The National Highway Transportation Safety Administration has rolled out a sparkling new ad campaign which you will surely be bombarded with over Pennsylvania’s airways.  The ad campaign costs approximately $40 million dollars with millions more supporting the “crackdowns” all over the country.  Additionally, the state Department of Transportation (PennDOT) has provided the state police and DUI task forces throughout the state with about $3 million to put extra officers on impaired driving patrols and to set up DUI checkpoints.


So what can the average driver expect to face as a result of this crackdown?


  • Long delays and waits at DUI checkpoints where you are treated like a criminal and your rights are violated even if you are law abiding and had nothing to drink or were socially responsible in drinking.


  • A high number of false arrests due to overzealous, under-trained police officers looking to show their “efficient” work through the numbers game of “high arrest totals.”


  • Police using DUI checkpoints to seize property and issue non-DUI tickets and arrests to increase revenue.


In fact, police departments love these types of crackdowns because they are funded by the government. Officers get extra overtime pay and the departments get to fill their coffers with the proceeds from DUI checkpoints.  Everyone wins, except YOU the "Average American Motorist".


Keep this in mind- DUI is all about generating vast sums of money to keep the DUI industry running.  
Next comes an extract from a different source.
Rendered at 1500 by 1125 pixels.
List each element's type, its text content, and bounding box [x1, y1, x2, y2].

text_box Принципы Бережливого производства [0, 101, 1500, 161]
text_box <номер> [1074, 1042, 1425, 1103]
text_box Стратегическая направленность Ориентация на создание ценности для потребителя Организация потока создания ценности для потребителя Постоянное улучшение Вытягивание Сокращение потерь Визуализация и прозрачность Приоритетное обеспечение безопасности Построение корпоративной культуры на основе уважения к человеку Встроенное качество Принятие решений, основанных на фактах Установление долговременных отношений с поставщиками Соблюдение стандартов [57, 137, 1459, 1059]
If the government was really sincere about keeping drunk drivers off the roads, it would enact federal legislation to require ALL automobiles sold in the USA be equipped with an ignition lock device that would require drivers blow into it to determine blood alcohol content before the engine would start.


The government would likewise spend more on proven treatment programs to rehabilitate alcoholics and on programs that educate the public about drunk driving about making better overall choices in our lives and not as a fear tactic. 


Remember, if you are stopped for a DUI, you have very important rights that are guaranteed under the US Constitution.